Update: A few small retailers have inadvertently leaked details of Family Pack and Anytime Upgrade pricing. See my follow-up here: Windows 7 Family Pack, Anytime Upgrade prices leak
In two recent posts (Windows 7 versus Snow Leopard: How much do upgrades really cost? and Do you need more than Windows 7 Home Premium?), I took a closer look at the differences between Windows 7 editions and their counterparts from Apple. In the Talkback section of both posts, several commenters noted that Microsoft is still far behind its archrival in Cupertino. Until Microsoft comes out with a Family Pack license, they say, Apple will continue to have the upper hand.

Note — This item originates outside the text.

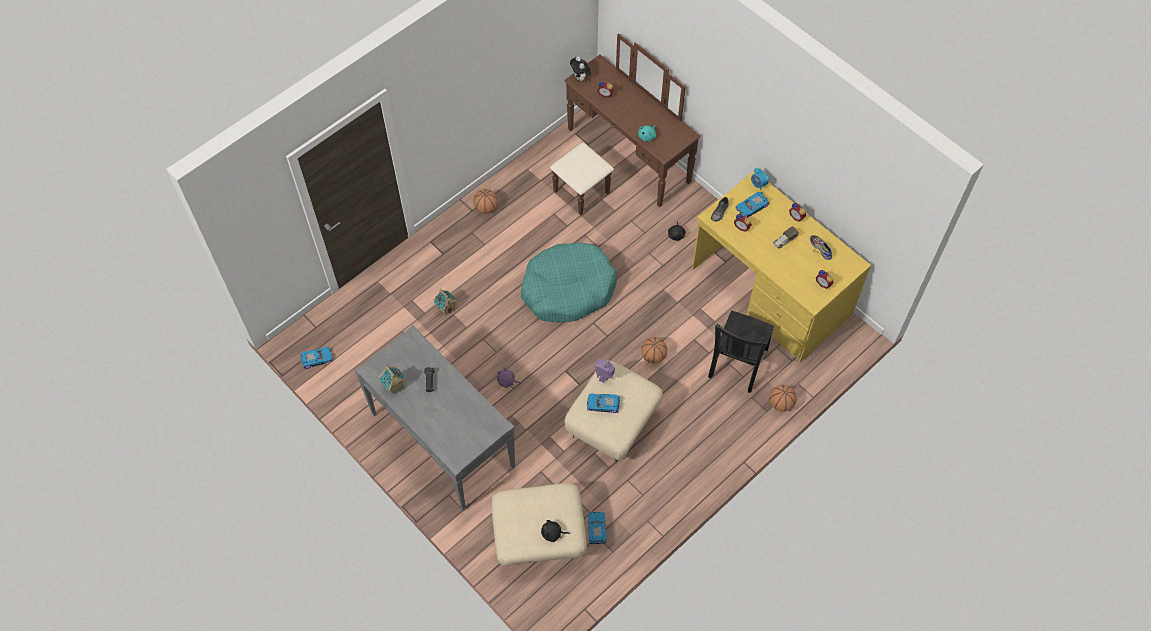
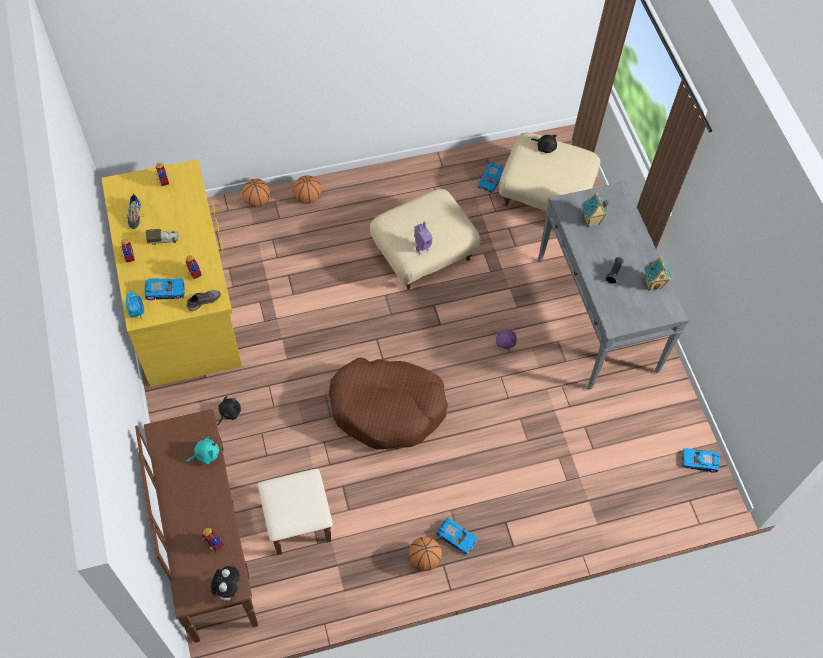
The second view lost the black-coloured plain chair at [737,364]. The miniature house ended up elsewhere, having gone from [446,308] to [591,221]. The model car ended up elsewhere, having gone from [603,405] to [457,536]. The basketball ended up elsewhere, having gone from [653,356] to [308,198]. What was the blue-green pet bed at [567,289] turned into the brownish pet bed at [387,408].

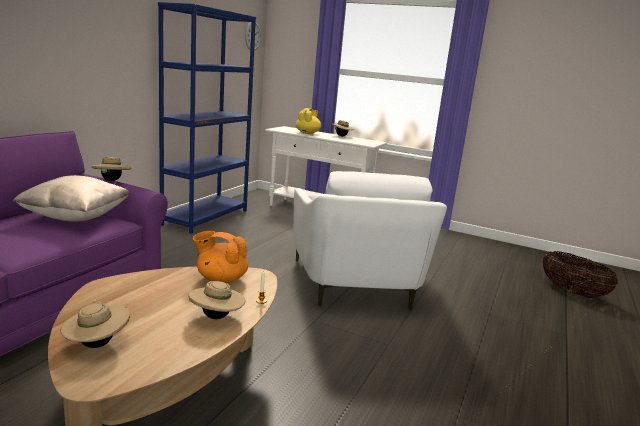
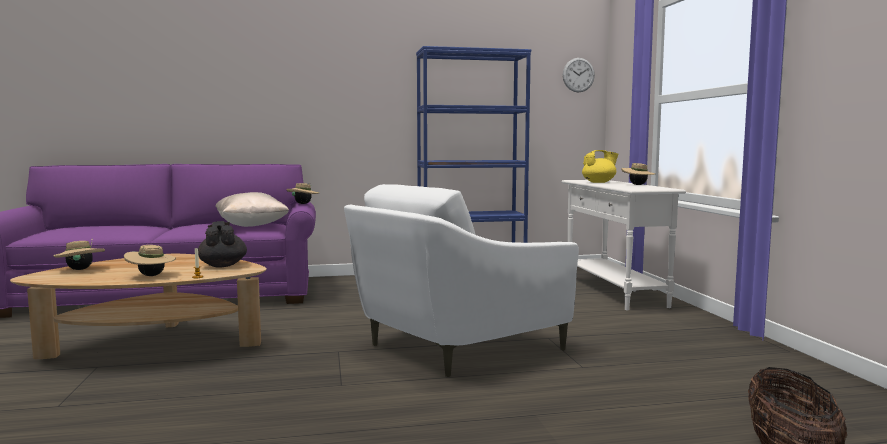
What was the orange-coloured tea pot at [221,279] turned into the black-coloured tea pot at [222,265].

Well, maybe the wait is over.
Thanks to a tip from Kristan Kenney, I took a close look at the agreements embedded in the License folder of the latest leaked builds of Windows 7. This is no longer a beta license agreement and is presumably very close to the final agreement that customers will accept. The agreements for retail copies of Windows 7 Home Premium contain this eye-opening clause:
If you can't read the screen shot, here's the relevant section: "If you are a 'Qualified Family Pack User', you may install one copy of the software marked as 'Family Pack' on three computers in your household for use by people who reside there." (And a proofreading note to Microsoft Legal: Fix the typo in the last sentence of that clause before RTM.)
When I first wrote about Windows 7 pricing last month, I speculated that Microsoft was likely to have a program like this up its sleeve:
What else can we expect to see? Back in early 2007, Microsoft offered a so-called Family Discount for Windows Vista, which allowed anyone with a Vista Ultimate license to purchase two Home Premium upgrades for $49.99 each. I expect to see an improved version of the Family Discount this time around. If Microsoft wanted to aim directly at its archrival Apple, it could sell three Home Premium upgrade licenses (to be used only in a single home) for $199 or less.
I'm going to go out on a limb and predict that Microsoft prices the Family Pack at $189, which is $10 less than Apple's Family Pack (although Apple's license is good for five Macs in a single household).
By the way, these same terms are also contained in the license agreement for Windows 7 Home Premium E (the one sold in Europe, sans Internet Explorer), as well as the N, K, and KN Home Premium versions, which are also deliberately gutted of one or more features to satisfy antitrust authorities. The Family Pack language is not included in the license agreement for any other Windows 7 edition.
Just as with Apple's Family Pack license (PDF), the deal will apparently be restricted to users in a single household and is not available for business users. Apple's agreement specifically says: "The Family Pack License does not extend to business or commercial users." No such clause is in the Windows 7 license agreement, but it's probably contained in the definition of a "Qualified Family Pack User," which is referred to in a link that isn't yet live.
In some respects, this is an extension of Microsoft's licensing efforts with Office 2007 Home and Student edition, which is licensed for use (PDF) on up to three computers in a single household. In that case, the product carried this restriction: "The software is not licensed for use in any commercial, non-profit, or revenue-generating business activities."
Update: My colleague Mary-Jo Foley asks some interesting questions about the the Vista predecessor:
Microsoft ended up offering a Family Pack for Vista, but wouldn’t confirm its existence until just before the worldwide launch of Vista in January 2007. The company made the Vista Family Pack available to users who bought Vista Ultimate at retail. (But Microsoft may have phased out the Family Pack offer, as it no longer shows up when searching the Windows site.)
I've mentioned that offer several times in the past few years. There are some very big differences between that deal (which was called the Windows Vista Family Discount) and the one that appears to be on its way for Windows 7. As the original press release (linked above) made clear, the Vista Family Discount was a "limited-time offer for customers who buy retail copies of Windows Vista Ultimate." In other words, it was a temporary discount on products that were otherwise licensed according to standard terms.
Also in that announcement was the news that it was a limited promotion that ran from January 30 through June 30, 2007. This deal, on the other hand, is actually named in the license agreement, which strongly suggests that it is a permanent addition to the list of retail packages and not a temporary promotion.
What price would you pay for a three-pack of Home Premium licenses?
Update, Noon Pacific time: Reached for comment, a Microsoft spokesperson says only, "We will continue to work with our partners and expect to have other great offers in the future as we lead up to and beyond general availability. We have nothing to announce at this time."